Según el catecismo machista, hombre que se sobrepasa es un pillín; mujer que pierde el control es una cualquiera. Todos, sin embargo, tenemos rabo de paja.

Recién hablé de muchas Marías, mas no toqué la del momento: María Augusta Rivas. A partir de una trifulca, el escándalo tomó proporciones monumentales. No pudieron los reporteros retratar a la diputada en actitudes sensuales, con la ropa desgarrada.

Hubiera sido para una primera página. Los caballeros aparecieron con terno, corbata, cara de yo no fui. Ella, siendo mujer, tenía que ser caramelo de noticia, María Magdalena arrepentida. Perdió los estribos, tuvo reacciones de violencia. Queda claro que, comprobada su culpabilidad, todos los implicados, sin distinción de sexo, deben ser sancionados. Pero María no debía, por fines de morbo machista, ser la estrella del asunto.

No simpatizo precisamente con el PRE, mas era el momento propicio para hacer leña a su representante. La podíamos convertir en una Mónica Lewinsky criolla. Lo que pudo haber sucedido en el Salón Ovalado lució en aquel entonces más excitante que los problemas de la política exterior estadounidense.
¿Por qué no fueron investigados los congresistas americanos o Kenneth Starr, aquel puritano despiadado? En Lima, parece que todos andaban achispados; se les fue la mano. Como en los casos de violación, se puede dar a entender que los diputados no tuvieron culpa alguna: fue María Augusta incendiaria de libido parlamentaria, detonante de lujuria, detonador de fantasía diputadesca. Vivimos, hace años, la inefable saga de una rebanadora de pene, pero al menos había material para exaltar el heroísmo de aquella Juana de Arco de la emasculación, con mayor razón si el dueño del bálano recortado era norteamericano.
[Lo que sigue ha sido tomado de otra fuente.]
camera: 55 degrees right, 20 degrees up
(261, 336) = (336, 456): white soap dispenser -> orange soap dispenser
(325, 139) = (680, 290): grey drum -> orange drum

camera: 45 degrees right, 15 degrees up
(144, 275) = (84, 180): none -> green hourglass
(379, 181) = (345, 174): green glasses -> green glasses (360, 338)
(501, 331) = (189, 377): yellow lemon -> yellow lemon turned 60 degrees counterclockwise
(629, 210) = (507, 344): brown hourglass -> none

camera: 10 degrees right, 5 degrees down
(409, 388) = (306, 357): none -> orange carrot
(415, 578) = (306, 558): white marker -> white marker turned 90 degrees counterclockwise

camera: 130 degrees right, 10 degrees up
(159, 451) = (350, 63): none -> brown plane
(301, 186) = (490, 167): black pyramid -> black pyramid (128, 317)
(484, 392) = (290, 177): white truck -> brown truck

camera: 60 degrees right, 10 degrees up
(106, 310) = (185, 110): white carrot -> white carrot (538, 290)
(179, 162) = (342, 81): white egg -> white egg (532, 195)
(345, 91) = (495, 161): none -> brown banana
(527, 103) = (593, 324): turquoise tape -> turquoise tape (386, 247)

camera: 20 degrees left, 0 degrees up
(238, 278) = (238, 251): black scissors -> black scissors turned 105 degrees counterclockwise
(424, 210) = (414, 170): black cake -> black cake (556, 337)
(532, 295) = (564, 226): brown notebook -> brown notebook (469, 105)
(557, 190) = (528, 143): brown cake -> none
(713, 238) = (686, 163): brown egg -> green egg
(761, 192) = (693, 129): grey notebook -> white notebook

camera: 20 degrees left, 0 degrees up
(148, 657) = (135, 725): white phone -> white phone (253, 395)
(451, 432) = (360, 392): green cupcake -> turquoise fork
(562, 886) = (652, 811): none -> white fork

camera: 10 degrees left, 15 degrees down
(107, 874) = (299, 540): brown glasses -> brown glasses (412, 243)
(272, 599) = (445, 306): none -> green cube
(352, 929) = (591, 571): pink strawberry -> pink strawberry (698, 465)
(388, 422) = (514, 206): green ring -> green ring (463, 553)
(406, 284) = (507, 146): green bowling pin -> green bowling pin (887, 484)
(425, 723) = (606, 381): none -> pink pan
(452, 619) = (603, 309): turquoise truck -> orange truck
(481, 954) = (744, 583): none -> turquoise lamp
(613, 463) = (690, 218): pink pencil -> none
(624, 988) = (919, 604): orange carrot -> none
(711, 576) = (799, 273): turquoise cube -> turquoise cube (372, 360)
A veces los escándalos domésticos permiten desviar la atención, hacer olvidar a los forajidos, la actuación dudosa de otros diputados.

¿A quién le importa que aquella mujer, desde su viaje a Perú, no pueda salir a la calle sin recibir mofas, que sus hijos lleguen a una escuela donde compañeros traen de casa insultantes bromas. ¿Por qué no entramos todos en la trifulca, como habrá de ser en el Juicio Final? Estamos allí, piedras en manos, fariseos frente a María de los perfumes. La cuestión es saber por qué motivo la diputada tenía que ser más exhibida por los medios que los angelicales caballeros.

¿Por qué se apagan tan fácilmente los escándalos pasionales cuando los protagonistas son machos o tienen algún poder? ¿Por qué un rico solo es gay y un pobre tiene que ser maricón? Por ética no recordaré páginas suculentas del panorama erótico-político nacional. Según el catecismo machista, hombre que se sobrepasa es un pillín; mujer que pierde el control es una cualquiera. Todos, sin embargo, tenemos rabo de paja.
¿Aceptaría usted que su vida entera sea proyectada sin recortes, públicamente?

¿Sonrisas de connivencias, bocas ocultas tras la mano para destilar el venenoso comentario? Mujer era la Eva del Edén, siendo Adán el ingenuo engañado. Por gozar del fuero, los protagonistas del desafuero podrán recordar entre bromas lo que para ellos habrá sido anécdota. Ella se descontroló, es cierto, pero queda marcada. Allí está la diferencia. Lamento lo ocurrido.
No soy quien pueda juzgarla. ¿Y ustedes? Contéstenme.